> What is expected
Answer these questions using the NEST evaluation summary.
(a) What long-standing barrier was NEST created to address?
(b) Which organization funded the project?
(c) What did officers' difficulty connecting with therapists reduce?

> Extract to read

'''

Summary
NEST was created to address a long standing barrier in emergency service mental health care: the difficulty of finding therapists who understand policing and other emergency responder roles.
Funded by The Royal Foundation, the project aimed to establish a specialist national network of therapists with proven experience of working with emergency service personnel. This evaluation reviews the development, testing and early delivery of the service. It shows that NEST successfully created a well managed pool of suitable therapists, improved Police Care UK’s ability to match beneficiaries with specialist support, achieved high levels of beneficiary confidence and generated significant cost savings compared to previous models. Further work is required to develop CPD and expand access for external organisations.
Why is this important?
Evidence from research and service feedback showed that many officers struggled to connect with therapists who lacked understanding of trauma exposure, shift patterns, culture and organisational pressures in emergency services. This reduced engagement and therapy outcomes.
NEST was designed to fill this gap by building a network of therapists with specialist experience, improving access to high-quality trauma-informed therapy and strengthening long-term sustainability through better value for money.

'''

> Page-level text extractions
'''

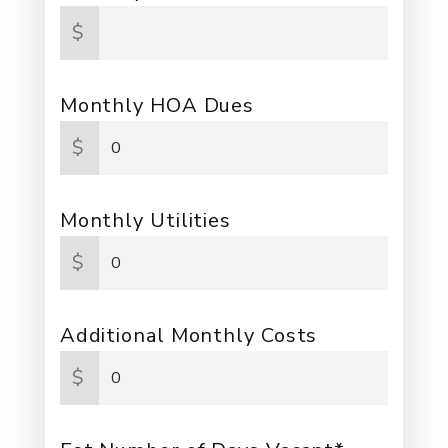
$
Monthly HOA Dues
$
Monthly Utilities
$
Additional Monthly Costs
$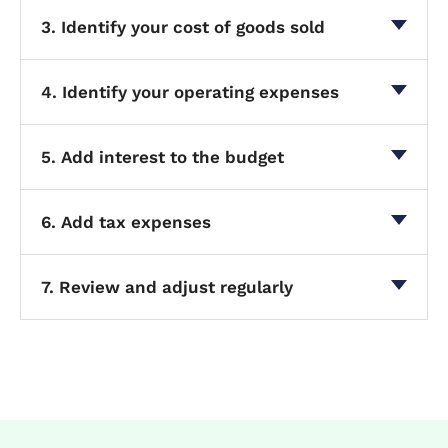
3. Identify your cost of goods sold
4. Identify your operating expenses
5. Add interest to the budget
6. Add tax expenses
7. Review and adjust regularly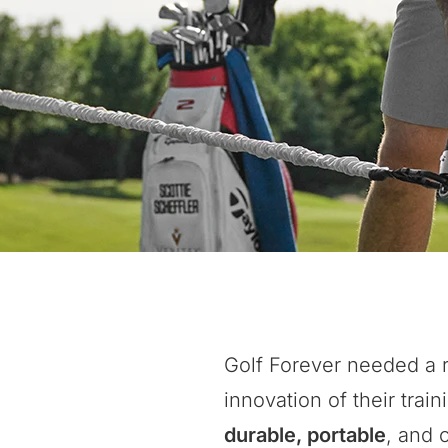
Golf Forever needed a r
innovation of their tr
durable, portable
, and 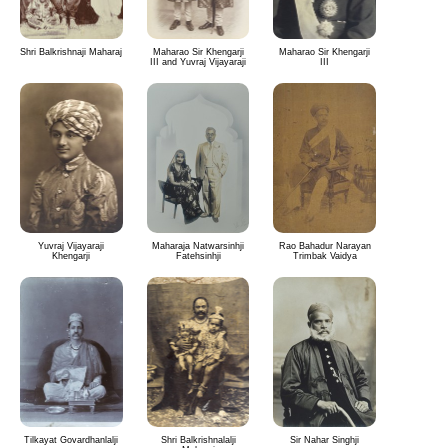
Shri Balkrishnaji Maharaj
Maharao Sir Khengarji
Maharao Sir Khengarji
III and Yuvraj Vijayaraji
III
Yuvraj Vijayaraji
Maharaja Natwarsinhji
Rao Bahadur Narayan
Khengarji
Fatehsinhji
Trimbak Vaidya
Tilkayat Govardhanlalji
Shri Balkrishnalalji
Sir Nahar Singhji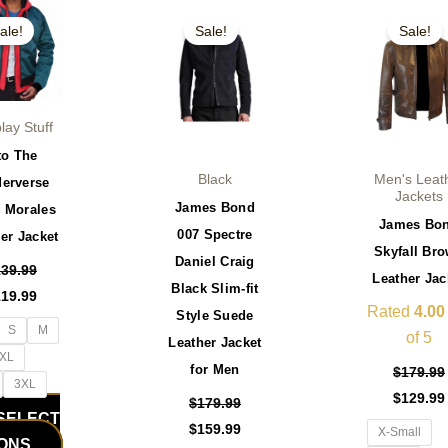
iginal
Current
Original
Current
Original
This
This
ice
price
price
price
price
ale!
Sale!
Sale!
product
product
s:
is:
was:
is:
was:
39.99.
$119.99.
$179.99.
$159.99.
$179.99.
has
has
multiple
multiple
variants.
variants.
lay Stuff
The
The
to The
options
options
Black
Men's Leat
derverse
may
may
Jackets
James Bond
s Morales
be
be
James Bo
007 Spectre
er Jacket
chosen
chosen
Skyfall Br
Daniel Craig
on
on
139.99
Leather Jac
Black Slim-fit
the
the
119.99
Rated
4.00
Style Suede
product
product
S
M
of 5
Leather Jacket
page
page
XL
for Men
$
179.99
3XL
$
129.99
$
179.99
SELECT
$
159.99
X-Small
IONS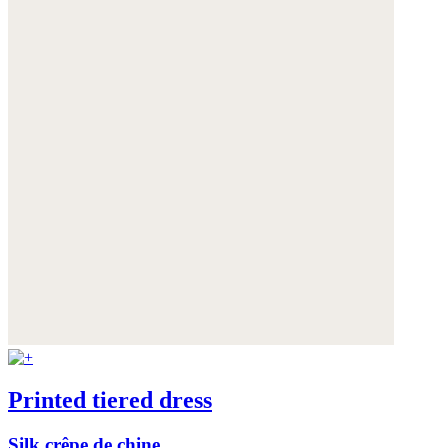
Printed tiered dress
Silk crêpe de chine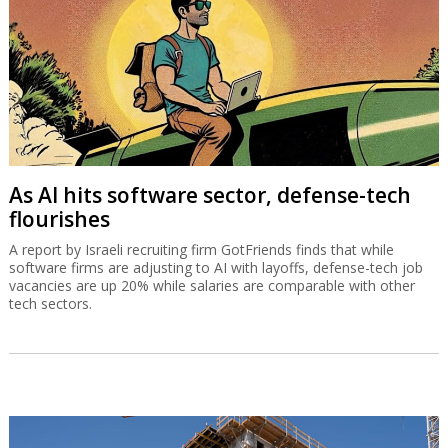
As AI hits software sector, defense-tech
flourishes
A report by Israeli recruiting firm GotFriends finds that while
software firms are adjusting to AI with layoffs, defense-tech job
vacancies are up 20% while salaries are comparable with other
tech sectors.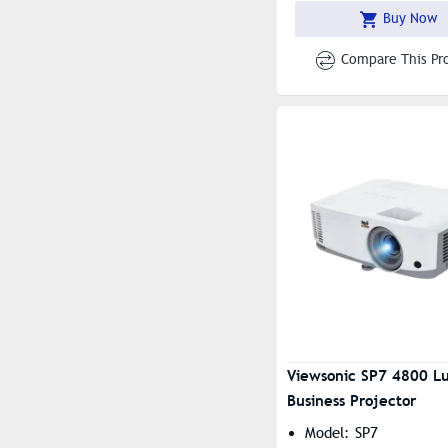
Buy Now
Compare This Pr
Viewsonic SP7 4800 L
Business Projector
Model: SP7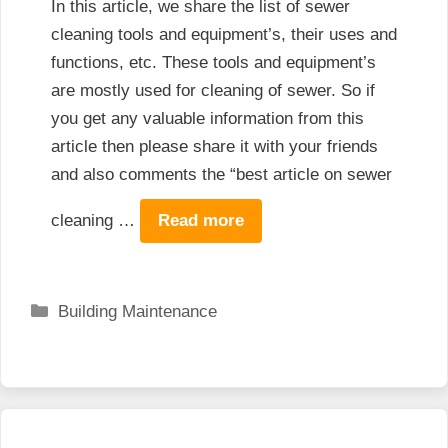
In this article, we share the list of sewer
cleaning tools and equipment’s, their uses and
functions, etc. These tools and equipment’s
are mostly used for cleaning of sewer. So if
you get any valuable information from this
article then please share it with your friends
and also comments the “best article on sewer
cleaning …
Read more
Categories
Building Maintenance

'''

> Output
(a) The difficulty of finding therapists who understand policing and other emergency responder roles.
(b) The Royal Foundation.
(c) Engagement and therapy outcomes.